SPOTTED SANDPIPER

LEAST SANDPIPER

“The spotted Sandpiper, in my girlhood, was here, with us, a familiar bird of moist meadows and pond edges, and every season I used to see them stepping about the stones in the little brook that flows through the river woods, across the meadow above the orchard. They frequently nested there, also, and I have often seen the buff, chocolate, spotted eggs. I have seen the birds wading in the stream quite up to their bodies, sometimes dragging their legs after them as children do in play; they can also swim, when they wish to cross a stream without taking to wing, and it is said, when hard pressed or wounded, can dive deep and swim, or rather, fly under water very swiftly, for they use the wings as the Loon does. Teeter and Tip-up are two of its common names, because it seems to be always balancing in order not to tumble over. If you startle it, it gives a frightened cry like ‘peet-weet-weet,’ as it rises, but soon drops again.

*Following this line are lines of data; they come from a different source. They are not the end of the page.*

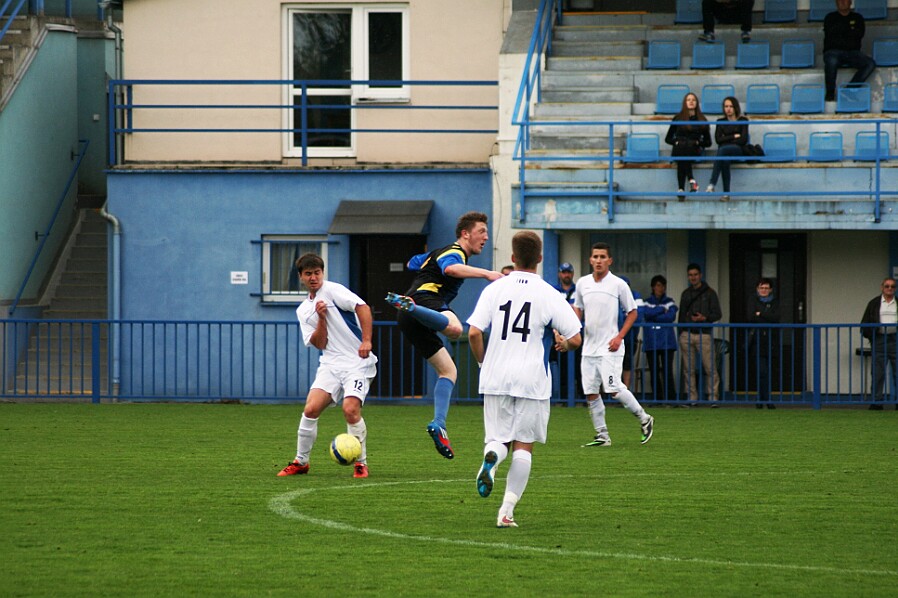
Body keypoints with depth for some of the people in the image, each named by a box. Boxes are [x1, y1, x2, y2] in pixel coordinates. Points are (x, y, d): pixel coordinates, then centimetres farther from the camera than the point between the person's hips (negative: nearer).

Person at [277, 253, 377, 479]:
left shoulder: (332, 290, -2)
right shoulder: (303, 311, 15)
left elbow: (362, 307, -14)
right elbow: (319, 344, 5)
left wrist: (366, 341, -23)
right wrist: (321, 318, -10)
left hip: (357, 361, -5)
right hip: (330, 364, 5)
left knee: (350, 409, -21)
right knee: (311, 409, -10)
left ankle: (361, 463, -4)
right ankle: (300, 462, 6)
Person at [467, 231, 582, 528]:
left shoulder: (494, 289, 1)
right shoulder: (549, 295, -2)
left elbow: (474, 332, -5)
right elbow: (575, 339, -2)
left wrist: (482, 360, 13)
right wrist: (563, 344, 22)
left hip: (496, 378, 1)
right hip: (532, 380, -1)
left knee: (499, 438, 12)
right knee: (523, 445, 7)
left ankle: (491, 455, -24)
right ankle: (507, 511, 1)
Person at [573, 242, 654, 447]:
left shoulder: (618, 285, -5)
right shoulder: (582, 283, 8)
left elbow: (632, 312, 1)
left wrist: (620, 337, -9)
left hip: (610, 348, -5)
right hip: (589, 346, 5)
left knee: (613, 388, -15)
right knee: (590, 393, 1)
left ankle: (644, 419, 5)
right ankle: (602, 436, 9)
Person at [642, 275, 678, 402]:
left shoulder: (669, 302, 10)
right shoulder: (647, 302, 11)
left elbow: (671, 316, -6)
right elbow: (647, 313, -9)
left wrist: (654, 316, -6)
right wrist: (662, 309, -4)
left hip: (666, 341, -1)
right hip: (651, 342, 1)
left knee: (667, 370, -9)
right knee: (654, 371, 1)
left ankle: (670, 397, -10)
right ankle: (657, 398, 5)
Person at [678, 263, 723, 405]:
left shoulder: (709, 293, 5)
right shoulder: (686, 294, 17)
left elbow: (717, 314, 3)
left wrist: (704, 318, -14)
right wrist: (681, 333, 16)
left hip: (704, 335, -4)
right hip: (687, 335, 4)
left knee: (710, 368, -10)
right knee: (688, 369, 1)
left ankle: (713, 397, -7)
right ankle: (692, 398, 7)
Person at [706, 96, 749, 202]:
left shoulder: (743, 120, 8)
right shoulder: (720, 121, 16)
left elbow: (743, 140, -2)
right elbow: (718, 139, 4)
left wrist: (727, 140, -3)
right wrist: (734, 136, -3)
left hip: (739, 150, -3)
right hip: (724, 150, 3)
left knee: (722, 150, -37)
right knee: (725, 159, -36)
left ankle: (712, 185, -48)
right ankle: (726, 193, -42)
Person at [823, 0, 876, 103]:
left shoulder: (857, 18, 17)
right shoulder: (830, 17, 12)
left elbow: (860, 34, 0)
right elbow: (830, 33, -5)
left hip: (852, 52, 3)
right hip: (833, 51, -3)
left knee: (871, 64, -25)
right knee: (832, 61, -40)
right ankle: (830, 93, -27)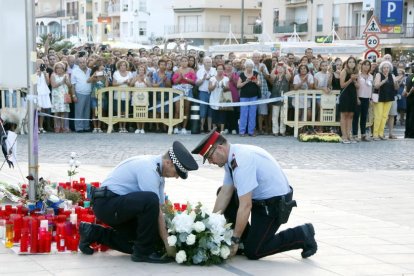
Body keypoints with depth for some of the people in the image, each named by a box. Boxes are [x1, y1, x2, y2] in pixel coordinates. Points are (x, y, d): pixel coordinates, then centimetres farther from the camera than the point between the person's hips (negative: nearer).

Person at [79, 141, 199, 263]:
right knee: (150, 200, -31)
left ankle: (93, 233, 21)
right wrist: (167, 241, -17)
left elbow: (159, 207, 10)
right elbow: (156, 209, -21)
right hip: (106, 203, -10)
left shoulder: (157, 170, 9)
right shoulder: (148, 169, -21)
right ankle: (143, 253, -16)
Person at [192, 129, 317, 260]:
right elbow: (225, 194, 6)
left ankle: (301, 236, 3)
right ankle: (246, 239, 14)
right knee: (222, 193, 9)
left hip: (275, 203, -9)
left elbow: (245, 206, -28)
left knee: (252, 251, -7)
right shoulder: (231, 157, 0)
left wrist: (235, 239, -20)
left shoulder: (241, 161, -28)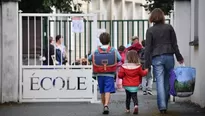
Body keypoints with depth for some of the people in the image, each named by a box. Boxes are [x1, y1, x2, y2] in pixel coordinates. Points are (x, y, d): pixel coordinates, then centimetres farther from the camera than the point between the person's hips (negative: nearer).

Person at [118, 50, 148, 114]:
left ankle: (127, 109, 22)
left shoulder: (124, 66, -9)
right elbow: (142, 73, 3)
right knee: (134, 96, 5)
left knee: (128, 96, 18)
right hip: (135, 85, -1)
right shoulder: (138, 66, -9)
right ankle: (136, 105, -22)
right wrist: (146, 71, 23)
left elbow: (120, 75, -6)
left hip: (126, 85, 1)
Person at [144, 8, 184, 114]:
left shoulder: (150, 31, 0)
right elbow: (174, 44, 5)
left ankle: (162, 107, -10)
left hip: (156, 58, -1)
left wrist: (147, 64, 0)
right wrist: (179, 57, 14)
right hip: (169, 56, 1)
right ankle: (165, 104, 18)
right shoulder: (169, 28, 4)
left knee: (160, 82, -2)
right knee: (167, 81, 13)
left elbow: (148, 48, -2)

“This bird has a list of good deeds as an insect eater to plead for its removal from the list of game-birds. Birds consume the most insects in the nesting season when the quick-growing young require constant feeding, and, as it breeds all over North America as far as Hudson Bay, you can see that the Spotted Sandpiper’s field of usefulness is very wide, and wherever he goes, following the sun as he does throughout the seasons, his value, aside from his dainty beauty, does not lie in the morsel of food he would make for those short sighted enough to shoot him, but in the insects of all sorts, including grasshoppers and locusts, he kills in the simple process of getting a living.

Another bird of the moist meadows of rivers and salt creeks is the Killdeer or Little Ring-necked Plover. It is about the size of the Spotted Sandpiper, equally beautiful, and with a certain dignity all its own. We always used to have them in the river meadows, but, since my return this year, I have not seen a single one.

“I have found the curious, creamy, pear-shaped eggs, with brown spots, in a grassy hollow, with no other bed than the turf itself. Strange eggs they are, seemingly so much too large for their owners, and an apparently careless arrangement to leave them with no protecting nest. But the shape of the egg prevents accident, for, if disturbed, they simply turn round and round on the pointed end, but do not roll away.